Zu lösende Aufgaben =>
#1 Beantworte anhand der Stellungnahme zum Missbrauch Bonhoeffers diese Fragen in ganzen Sätzen:
(a) Wann wurde Dietrich Bonhoeffer hingerichtet?
(b) Aus welchen Ländern kommen die Unterzeichnenden?
(c) Wo und an welchem Datum wurde die Stellungnahme zuerst veröffentlicht?
#2 Gib einen Abschnitt der Stellungnahme zum Missbrauch Bonhoeffers wortgetreu wieder. Beginne bei den Worten "Dietrich Bonhoeffer war" und höre nach den Worten "Narrative sind brandgefährlich." auf.

Zitierter Textauszug =>
##############################

Stellungnahme (zuerst veröffentlicht in der Printausgabe "Die ZEIT" vom 17.10.2024)
Wider den Mißbrauch Bonhoeffers für Nationalismus und Gewalt
Christliche Nationalisten berufen sich immer häufiger auf Dietrich Bonhoeffer – vor allem in der aufgeheizten politischen Stimmung in den USA. Vor diesem Missbrauch möchten wir auf diesem Wege eindringlich warnen.
Dietrich Bonhoeffer war ein Theologe und Widerstandskämpfer gegen das NS- Regime, der im April 1945 auf Befehl Hitlers hingerichtet wurde. Heute werden sein Leben und sein Werk zunehmend dazu benutzt, politische Gewalt zu legitimieren. Dafür werden historisch falsche Gleichsetzungen zwischen unserer Gegenwart und dem totalitären Nazi-Regime behauptet. Solche Narrative sind brandgefährlich.
Wir, die Unterzeichnenden, sind Wissenschaftler und Kirchenverantwortliche aus den Vereinigten Staaten und Deutschland. In der Sorge um das Gemeinwohl warnen wir vor missbräuchlichem Umgang mit dem Erbe Bonhoeffers. Wir vertreten viele Kolleginnen und Kollegen, die unsere Bedenken teilen.

##############################

Vorliegendes Material =>
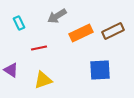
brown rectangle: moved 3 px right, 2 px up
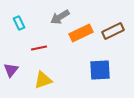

##############################

Gegebene Antworten =>
#1
(a) Dietrich Bonhoeffer wurde im April 1945 auf Befehl Hitlers hingerichtet.
(b) Die Unterzeichnenden kommen aus den Vereinigten Staaten und Deutschland.
(c) Die Stellungnahme wurde zuerst in der Printausgabe von „Die ZEIT“ vom 17.10.2024 veröffentlicht.

#2
Dietrich Bonhoeffer war ein Theologe und Widerstandskämpfer gegen das NS- Regime, der im April 1945 auf Befehl Hitlers hingerichtet wurde. Heute werden sein Leben und sein Werk zunehmend dazu benutzt, politische Gewalt zu legitimieren. Dafür werden historisch falsche Gleichsetzungen zwischen unserer Gegenwart und dem totalitären Nazi-Regime behauptet. Solche Narrative sind brandgefährlich.